A block of data
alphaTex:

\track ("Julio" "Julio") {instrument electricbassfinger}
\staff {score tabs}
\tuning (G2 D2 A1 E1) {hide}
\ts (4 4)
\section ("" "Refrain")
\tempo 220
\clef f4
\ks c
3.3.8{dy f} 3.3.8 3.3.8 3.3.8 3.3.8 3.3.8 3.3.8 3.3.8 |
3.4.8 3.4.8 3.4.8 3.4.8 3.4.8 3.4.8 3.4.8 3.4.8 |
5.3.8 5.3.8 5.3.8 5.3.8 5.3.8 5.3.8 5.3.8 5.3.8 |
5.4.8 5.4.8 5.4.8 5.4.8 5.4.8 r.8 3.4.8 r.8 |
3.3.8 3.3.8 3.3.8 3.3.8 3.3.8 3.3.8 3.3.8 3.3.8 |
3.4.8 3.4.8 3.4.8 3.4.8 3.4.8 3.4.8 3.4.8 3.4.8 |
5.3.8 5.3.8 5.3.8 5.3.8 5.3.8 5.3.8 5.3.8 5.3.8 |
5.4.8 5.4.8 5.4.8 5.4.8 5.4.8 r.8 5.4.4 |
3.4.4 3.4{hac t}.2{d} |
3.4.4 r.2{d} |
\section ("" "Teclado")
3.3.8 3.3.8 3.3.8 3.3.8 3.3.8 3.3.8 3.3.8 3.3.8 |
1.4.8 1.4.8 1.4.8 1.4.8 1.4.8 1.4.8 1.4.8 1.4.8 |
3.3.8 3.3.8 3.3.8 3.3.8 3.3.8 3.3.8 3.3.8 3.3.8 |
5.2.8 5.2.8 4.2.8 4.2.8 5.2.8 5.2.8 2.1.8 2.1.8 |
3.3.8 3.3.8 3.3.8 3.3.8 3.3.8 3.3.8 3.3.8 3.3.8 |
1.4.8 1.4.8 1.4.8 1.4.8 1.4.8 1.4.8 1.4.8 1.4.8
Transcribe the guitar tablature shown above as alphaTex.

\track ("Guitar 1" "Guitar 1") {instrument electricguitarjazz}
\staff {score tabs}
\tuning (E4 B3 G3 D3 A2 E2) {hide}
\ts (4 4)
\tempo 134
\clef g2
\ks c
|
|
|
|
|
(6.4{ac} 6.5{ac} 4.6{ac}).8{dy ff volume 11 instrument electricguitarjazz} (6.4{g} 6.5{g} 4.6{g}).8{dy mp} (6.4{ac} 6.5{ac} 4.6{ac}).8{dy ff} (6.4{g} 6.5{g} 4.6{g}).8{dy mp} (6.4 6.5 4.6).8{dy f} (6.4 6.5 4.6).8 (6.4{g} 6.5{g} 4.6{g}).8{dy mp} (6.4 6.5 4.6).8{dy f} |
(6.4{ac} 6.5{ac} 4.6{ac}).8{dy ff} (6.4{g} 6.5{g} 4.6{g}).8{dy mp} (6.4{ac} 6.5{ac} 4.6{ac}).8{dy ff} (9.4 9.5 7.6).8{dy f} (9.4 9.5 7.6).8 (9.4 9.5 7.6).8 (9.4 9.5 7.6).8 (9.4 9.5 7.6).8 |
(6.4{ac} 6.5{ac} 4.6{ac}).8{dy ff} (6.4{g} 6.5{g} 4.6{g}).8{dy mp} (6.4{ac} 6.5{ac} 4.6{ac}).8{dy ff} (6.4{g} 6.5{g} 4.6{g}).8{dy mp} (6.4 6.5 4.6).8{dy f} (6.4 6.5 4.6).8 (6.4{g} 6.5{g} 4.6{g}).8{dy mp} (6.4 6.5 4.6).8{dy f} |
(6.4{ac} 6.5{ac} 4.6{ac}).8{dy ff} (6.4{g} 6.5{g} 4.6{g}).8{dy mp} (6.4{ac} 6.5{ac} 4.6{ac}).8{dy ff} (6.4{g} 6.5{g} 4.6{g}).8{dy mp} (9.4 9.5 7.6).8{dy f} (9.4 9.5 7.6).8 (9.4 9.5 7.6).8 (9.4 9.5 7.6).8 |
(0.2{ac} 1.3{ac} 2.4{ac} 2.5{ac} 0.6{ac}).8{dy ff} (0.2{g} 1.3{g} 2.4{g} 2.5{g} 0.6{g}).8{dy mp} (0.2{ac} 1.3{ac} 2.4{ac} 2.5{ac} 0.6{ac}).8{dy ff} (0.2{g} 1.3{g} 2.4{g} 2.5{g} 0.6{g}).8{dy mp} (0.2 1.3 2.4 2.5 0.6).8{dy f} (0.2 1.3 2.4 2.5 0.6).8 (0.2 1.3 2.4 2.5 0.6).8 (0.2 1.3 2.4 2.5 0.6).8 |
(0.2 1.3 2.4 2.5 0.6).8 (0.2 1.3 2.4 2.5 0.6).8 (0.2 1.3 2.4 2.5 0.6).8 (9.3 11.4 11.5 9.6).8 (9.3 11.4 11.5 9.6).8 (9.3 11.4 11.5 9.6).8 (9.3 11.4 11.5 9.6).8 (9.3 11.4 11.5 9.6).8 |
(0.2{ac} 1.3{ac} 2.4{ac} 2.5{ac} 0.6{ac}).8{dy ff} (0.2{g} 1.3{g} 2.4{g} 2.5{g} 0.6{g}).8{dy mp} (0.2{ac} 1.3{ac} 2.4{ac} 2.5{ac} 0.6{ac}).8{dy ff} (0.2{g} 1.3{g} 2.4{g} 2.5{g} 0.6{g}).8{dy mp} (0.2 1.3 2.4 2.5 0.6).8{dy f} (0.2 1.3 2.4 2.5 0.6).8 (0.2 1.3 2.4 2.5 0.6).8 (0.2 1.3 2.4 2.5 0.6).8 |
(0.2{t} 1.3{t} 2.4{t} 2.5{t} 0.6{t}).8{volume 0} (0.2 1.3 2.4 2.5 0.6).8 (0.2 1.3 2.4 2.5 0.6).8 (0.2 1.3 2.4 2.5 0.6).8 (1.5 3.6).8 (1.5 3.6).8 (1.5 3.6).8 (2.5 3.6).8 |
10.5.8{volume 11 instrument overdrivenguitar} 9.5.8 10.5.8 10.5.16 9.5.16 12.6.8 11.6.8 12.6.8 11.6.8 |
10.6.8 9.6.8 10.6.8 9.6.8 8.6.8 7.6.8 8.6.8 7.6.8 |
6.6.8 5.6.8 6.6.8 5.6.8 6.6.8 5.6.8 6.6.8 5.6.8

▸ **What is being asked**
Copy the entry above line for line, from its first line through its last, without changing any character.

▸ **Written solution**
alphaTex:

\track ("Julio" "Julio") {instrument electricbassfinger}
\staff {score tabs}
\tuning (G2 D2 A1 E1) {hide}
\ts (4 4)
\section ("" "Refrain")
\tempo 220
\clef f4
\ks c
3.3.8{dy f} 3.3.8 3.3.8 3.3.8 3.3.8 3.3.8 3.3.8 3.3.8 |
3.4.8 3.4.8 3.4.8 3.4.8 3.4.8 3.4.8 3.4.8 3.4.8 |
5.3.8 5.3.8 5.3.8 5.3.8 5.3.8 5.3.8 5.3.8 5.3.8 |
5.4.8 5.4.8 5.4.8 5.4.8 5.4.8 r.8 3.4.8 r.8 |
3.3.8 3.3.8 3.3.8 3.3.8 3.3.8 3.3.8 3.3.8 3.3.8 |
3.4.8 3.4.8 3.4.8 3.4.8 3.4.8 3.4.8 3.4.8 3.4.8 |
5.3.8 5.3.8 5.3.8 5.3.8 5.3.8 5.3.8 5.3.8 5.3.8 |
5.4.8 5.4.8 5.4.8 5.4.8 5.4.8 r.8 5.4.4 |
3.4.4 3.4{hac t}.2{d} |
3.4.4 r.2{d} |
\section ("" "Teclado")
3.3.8 3.3.8 3.3.8 3.3.8 3.3.8 3.3.8 3.3.8 3.3.8 |
1.4.8 1.4.8 1.4.8 1.4.8 1.4.8 1.4.8 1.4.8 1.4.8 |
3.3.8 3.3.8 3.3.8 3.3.8 3.3.8 3.3.8 3.3.8 3.3.8 |
5.2.8 5.2.8 4.2.8 4.2.8 5.2.8 5.2.8 2.1.8 2.1.8 |
3.3.8 3.3.8 3.3.8 3.3.8 3.3.8 3.3.8 3.3.8 3.3.8 |
1.4.8 1.4.8 1.4.8 1.4.8 1.4.8 1.4.8 1.4.8 1.4.8
Transcribe the guitar tablature shown above as alphaTex.

\track ("Guitar 1" "Guitar 1") {instrument electricguitarjazz}
\staff {score tabs}
\tuning (E4 B3 G3 D3 A2 E2) {hide}
\ts (4 4)
\tempo 134
\clef g2
\ks c
|
|
|
|
|
(6.4{ac} 6.5{ac} 4.6{ac}).8{dy ff volume 11 instrument electricguitarjazz} (6.4{g} 6.5{g} 4.6{g}).8{dy mp} (6.4{ac} 6.5{ac} 4.6{ac}).8{dy ff} (6.4{g} 6.5{g} 4.6{g}).8{dy mp} (6.4 6.5 4.6).8{dy f} (6.4 6.5 4.6).8 (6.4{g} 6.5{g} 4.6{g}).8{dy mp} (6.4 6.5 4.6).8{dy f} |
(6.4{ac} 6.5{ac} 4.6{ac}).8{dy ff} (6.4{g} 6.5{g} 4.6{g}).8{dy mp} (6.4{ac} 6.5{ac} 4.6{ac}).8{dy ff} (9.4 9.5 7.6).8{dy f} (9.4 9.5 7.6).8 (9.4 9.5 7.6).8 (9.4 9.5 7.6).8 (9.4 9.5 7.6).8 |
(6.4{ac} 6.5{ac} 4.6{ac}).8{dy ff} (6.4{g} 6.5{g} 4.6{g}).8{dy mp} (6.4{ac} 6.5{ac} 4.6{ac}).8{dy ff} (6.4{g} 6.5{g} 4.6{g}).8{dy mp} (6.4 6.5 4.6).8{dy f} (6.4 6.5 4.6).8 (6.4{g} 6.5{g} 4.6{g}).8{dy mp} (6.4 6.5 4.6).8{dy f} |
(6.4{ac} 6.5{ac} 4.6{ac}).8{dy ff} (6.4{g} 6.5{g} 4.6{g}).8{dy mp} (6.4{ac} 6.5{ac} 4.6{ac}).8{dy ff} (6.4{g} 6.5{g} 4.6{g}).8{dy mp} (9.4 9.5 7.6).8{dy f} (9.4 9.5 7.6).8 (9.4 9.5 7.6).8 (9.4 9.5 7.6).8 |
(0.2{ac} 1.3{ac} 2.4{ac} 2.5{ac} 0.6{ac}).8{dy ff} (0.2{g} 1.3{g} 2.4{g} 2.5{g} 0.6{g}).8{dy mp} (0.2{ac} 1.3{ac} 2.4{ac} 2.5{ac} 0.6{ac}).8{dy ff} (0.2{g} 1.3{g} 2.4{g} 2.5{g} 0.6{g}).8{dy mp} (0.2 1.3 2.4 2.5 0.6).8{dy f} (0.2 1.3 2.4 2.5 0.6).8 (0.2 1.3 2.4 2.5 0.6).8 (0.2 1.3 2.4 2.5 0.6).8 |
(0.2 1.3 2.4 2.5 0.6).8 (0.2 1.3 2.4 2.5 0.6).8 (0.2 1.3 2.4 2.5 0.6).8 (9.3 11.4 11.5 9.6).8 (9.3 11.4 11.5 9.6).8 (9.3 11.4 11.5 9.6).8 (9.3 11.4 11.5 9.6).8 (9.3 11.4 11.5 9.6).8 |
(0.2{ac} 1.3{ac} 2.4{ac} 2.5{ac} 0.6{ac}).8{dy ff} (0.2{g} 1.3{g} 2.4{g} 2.5{g} 0.6{g}).8{dy mp} (0.2{ac} 1.3{ac} 2.4{ac} 2.5{ac} 0.6{ac}).8{dy ff} (0.2{g} 1.3{g} 2.4{g} 2.5{g} 0.6{g}).8{dy mp} (0.2 1.3 2.4 2.5 0.6).8{dy f} (0.2 1.3 2.4 2.5 0.6).8 (0.2 1.3 2.4 2.5 0.6).8 (0.2 1.3 2.4 2.5 0.6).8 |
(0.2{t} 1.3{t} 2.4{t} 2.5{t} 0.6{t}).8{volume 0} (0.2 1.3 2.4 2.5 0.6).8 (0.2 1.3 2.4 2.5 0.6).8 (0.2 1.3 2.4 2.5 0.6).8 (1.5 3.6).8 (1.5 3.6).8 (1.5 3.6).8 (2.5 3.6).8 |
10.5.8{volume 11 instrument overdrivenguitar} 9.5.8 10.5.8 10.5.16 9.5.16 12.6.8 11.6.8 12.6.8 11.6.8 |
10.6.8 9.6.8 10.6.8 9.6.8 8.6.8 7.6.8 8.6.8 7.6.8 |
6.6.8 5.6.8 6.6.8 5.6.8 6.6.8 5.6.8 6.6.8 5.6.8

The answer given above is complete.